Africa's Plans for New Malaria Drug Meet US Resistance

June 20, 2002
By Donald McNeil Jr
The New York Times

Geneva - With resistance to old malaria drugs spreading, African officials want to start using a relatively new Chinese remedy so powerful that some experts consider it a miracle drug. Because more than 2,000 African children die of malaria each day, doctors there are clamoring for the drug, and the World Health Organization recommends it.

But the US generally opposes using it in Africa yet. An adviser to USAID in Washington, Dennis Carroll, said the medicine, artemisinin, probably represented "the best long-term option." But, he added, the drug is expensive and hard for poorly educated people to take correctly. It needs, he said, more testing in infants and is "not ready for prime time."
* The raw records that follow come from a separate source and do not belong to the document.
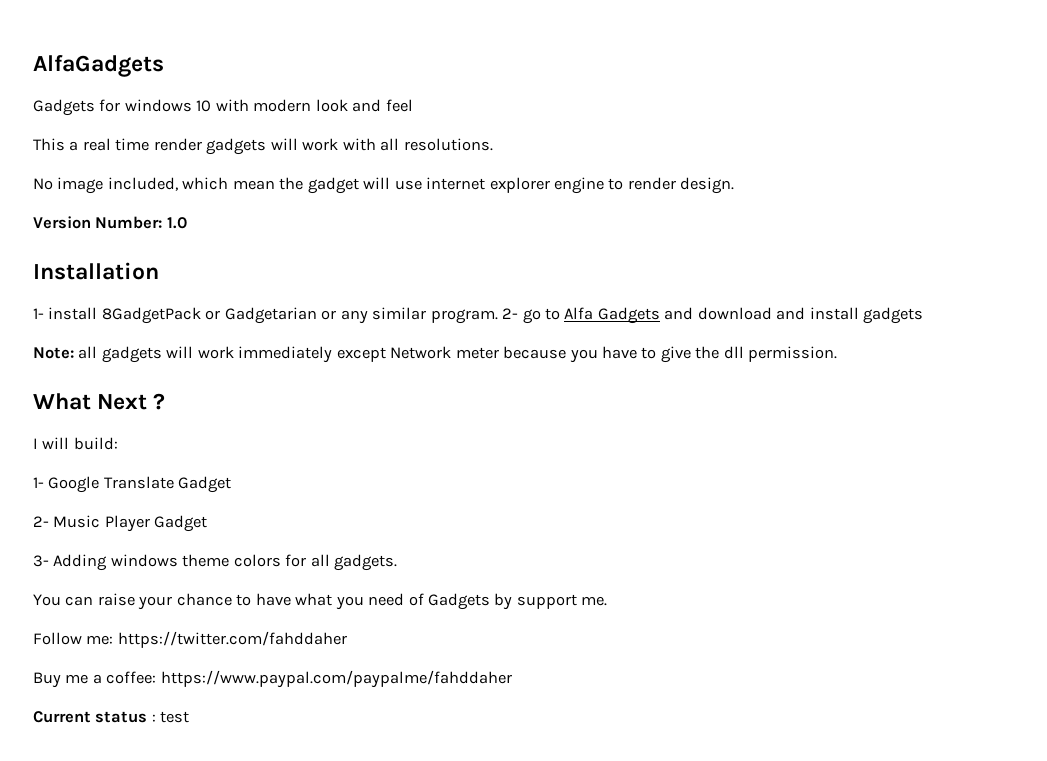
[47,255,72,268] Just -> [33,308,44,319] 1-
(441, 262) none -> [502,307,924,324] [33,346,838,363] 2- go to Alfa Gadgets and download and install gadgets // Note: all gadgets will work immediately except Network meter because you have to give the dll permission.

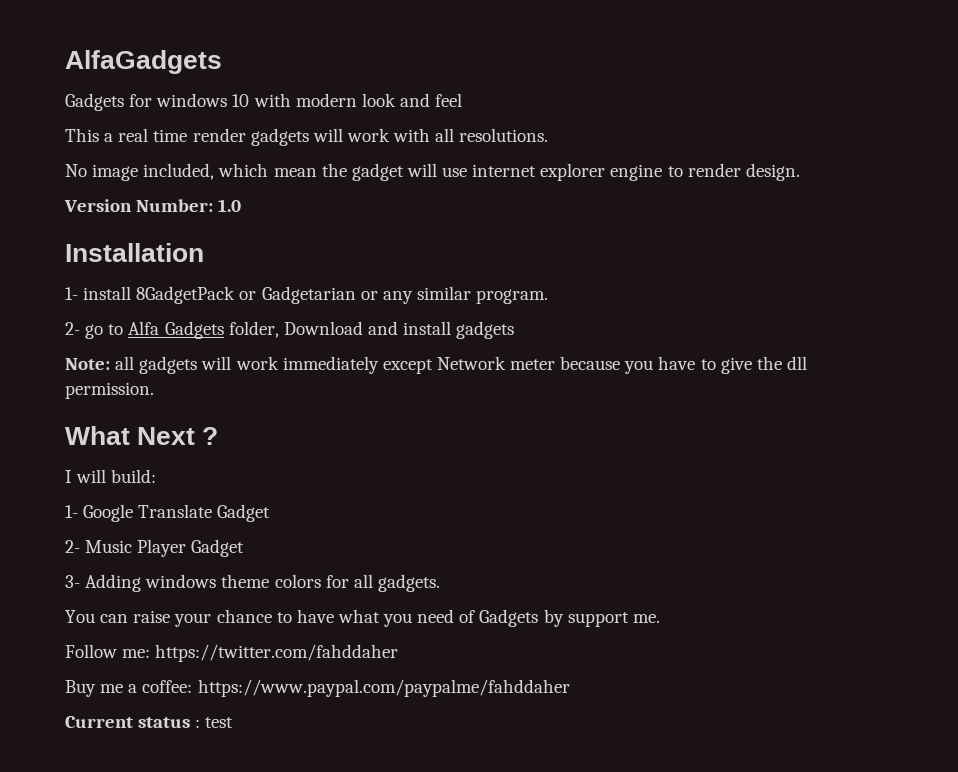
(498, 316) none -> (549, 296) //
[664,307,772,320] and download -> [228,321,363,338] folder, Download

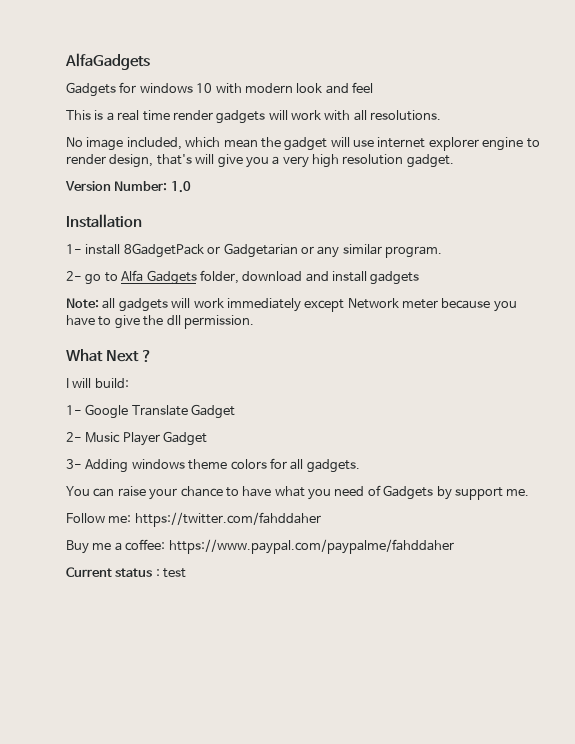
(99, 135) none -> [94,110,104,120] is
[745,163,800,181] design. -> [109,154,454,168] design, that's will give you a very high resolution gadget.
[283,321,363,335] Download -> [242,271,303,282] download

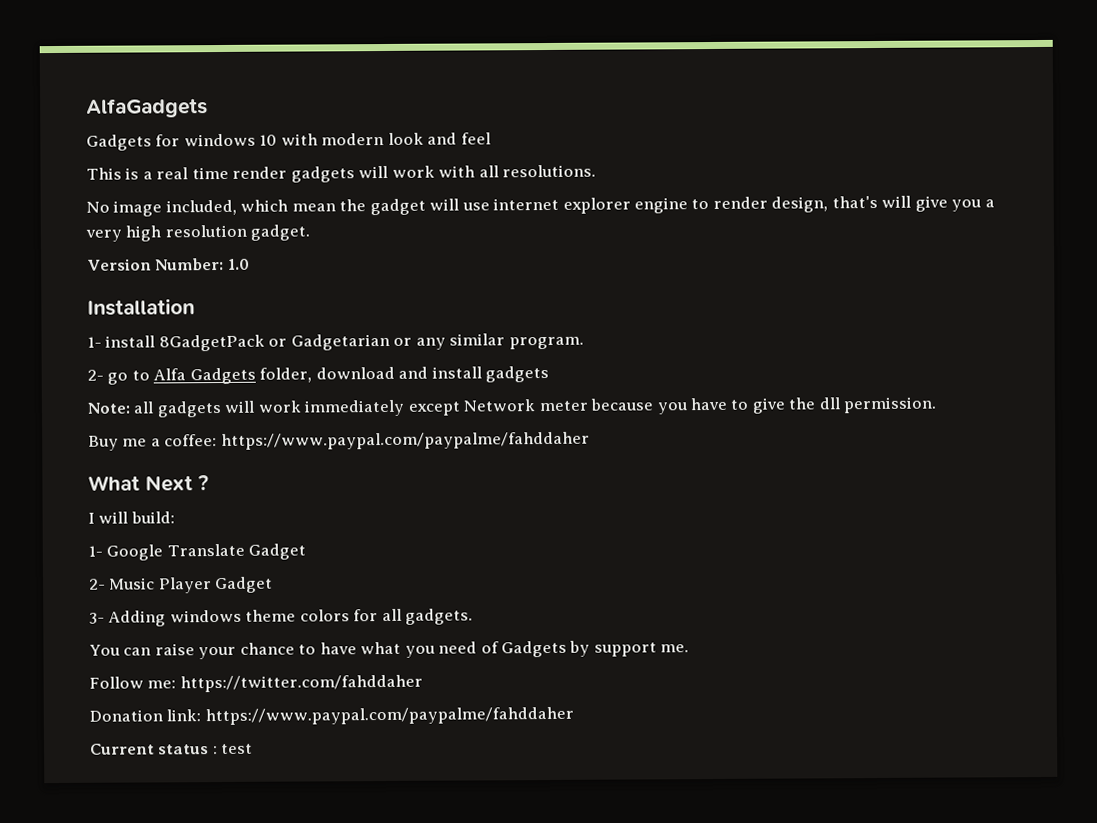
(254, 322) none -> [88,431,590,451] // Buy me a coffee: https://www.paypal.com/paypalme/fahddaher
[66,539,166,554] Buy me a coffee: -> [89,709,202,722] Donation link:

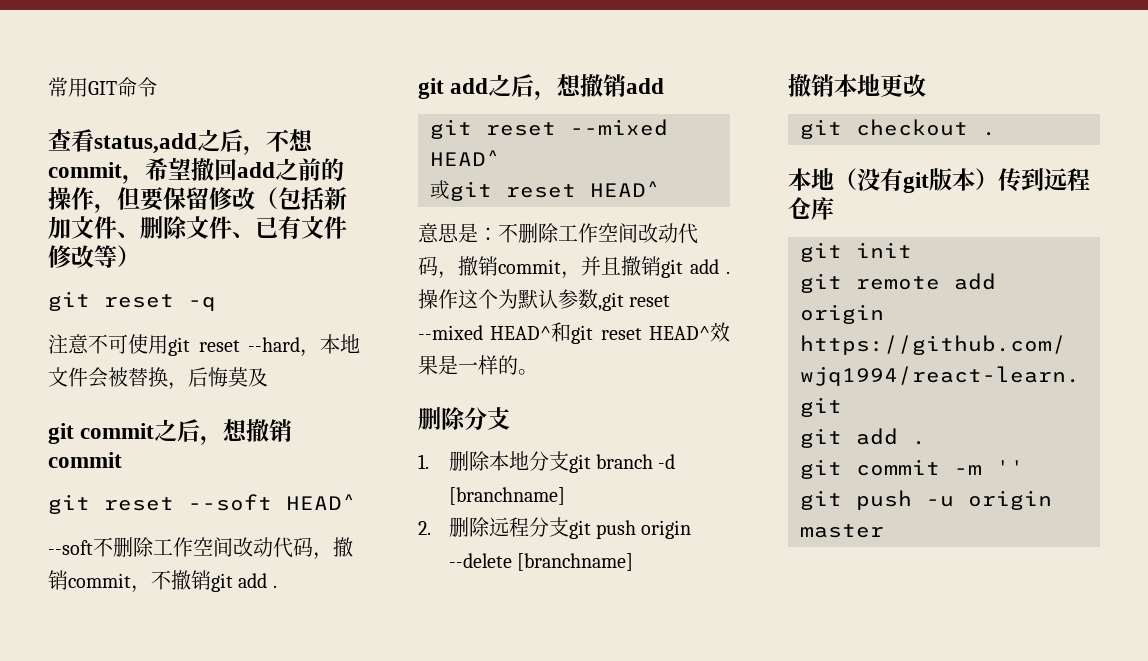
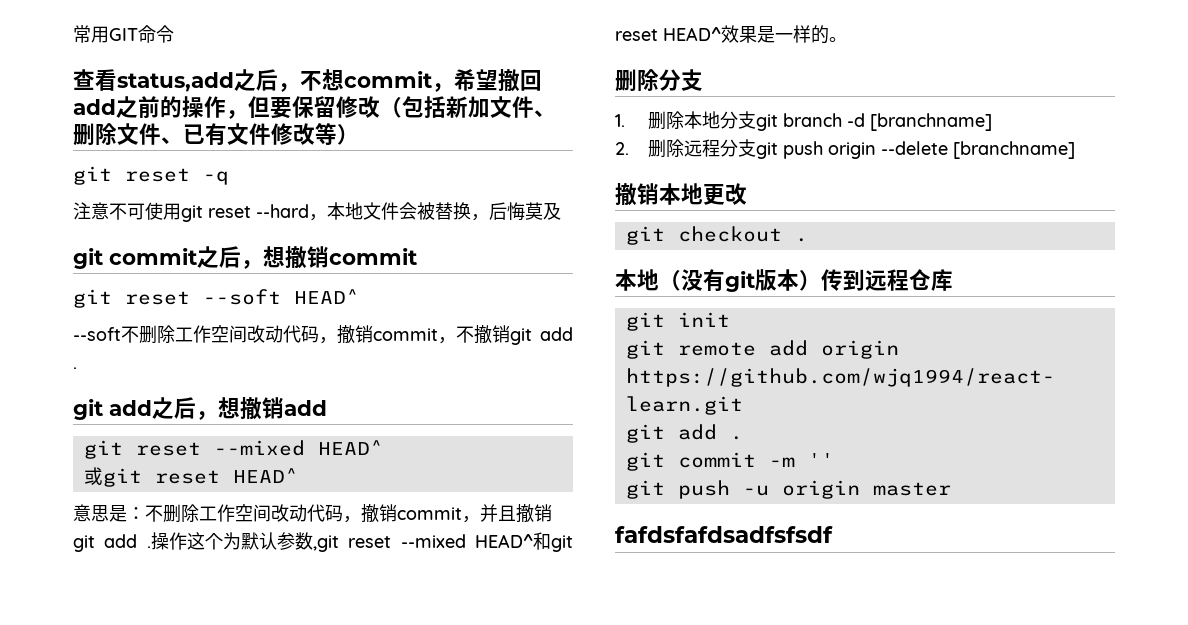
(884, 531) none -> [615,526,833,543] // fafdsfafdsadfsfsdf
Other experts say delays will cost too many lives because the drugs now in use are rapidly losing their effectiveness.
Artemisinin was first refined 30 years ago in China from the qinghaosu plant, used in fever remedies for 2,000 years. The raw material comes from China and Vietnam, although the source plant, Artemisia annua, known as sweet wormwood or Chinese wormwood, grows wild even in the US.

In Vietnam, according to WHO, the death toll from an epidemic was reduced 97 percent from 1992 to 1997 using bed nets, indoor DDT spraying and artemisinin. In a study under way in rural South Africa, malaria deaths dropped 87 percent in a year.

"It really is a marvelous drug," said Dr David Nabarro, executive director in the director-general's office at WHO. "It's not only a treatment, but the treated person then contains a sterile form of the malaria. So it reduces the intensity of the epidemic."
Many African countries want to switch to it now, arguing that resistance to chloroquine and sulfadoxine-pyrimethamine, the usual front-line drugs, is rapidly spreading.

Most of those countries cannot buy drugs without help from donors or World Bank loans. Some public health officers complain that USAID quietly pressures them not even to request artemisinin.

Carroll denied the pressure but said the agency believed that artemisinin had not been tested enough on infants and that sulfadoxine/pyrimethamine had some years of usefulness left. For that reason, the agency officially suggests saving artemisinin for cases not helped by first-line drugs.


That infuriates malaria specialists like Dr Fred Binka, a professor of epidemiology at the University of Ghana. "In poor countries like ours, children have only one chance. They struggle just to visit a health service, and if they get the wrong drug the first time, they are then found dead," he said.

Dr Bernard Pecoul, director of the Medecins Sans Frontieres campaign for cheaper medicines, called the US position "frankly, very difficult to understand." But senior WHO officials are careful to say just that the US is "sounding useful notes of caution," in the words of Dr David Alnwick, manager of the agency's Roll Back Malaria project.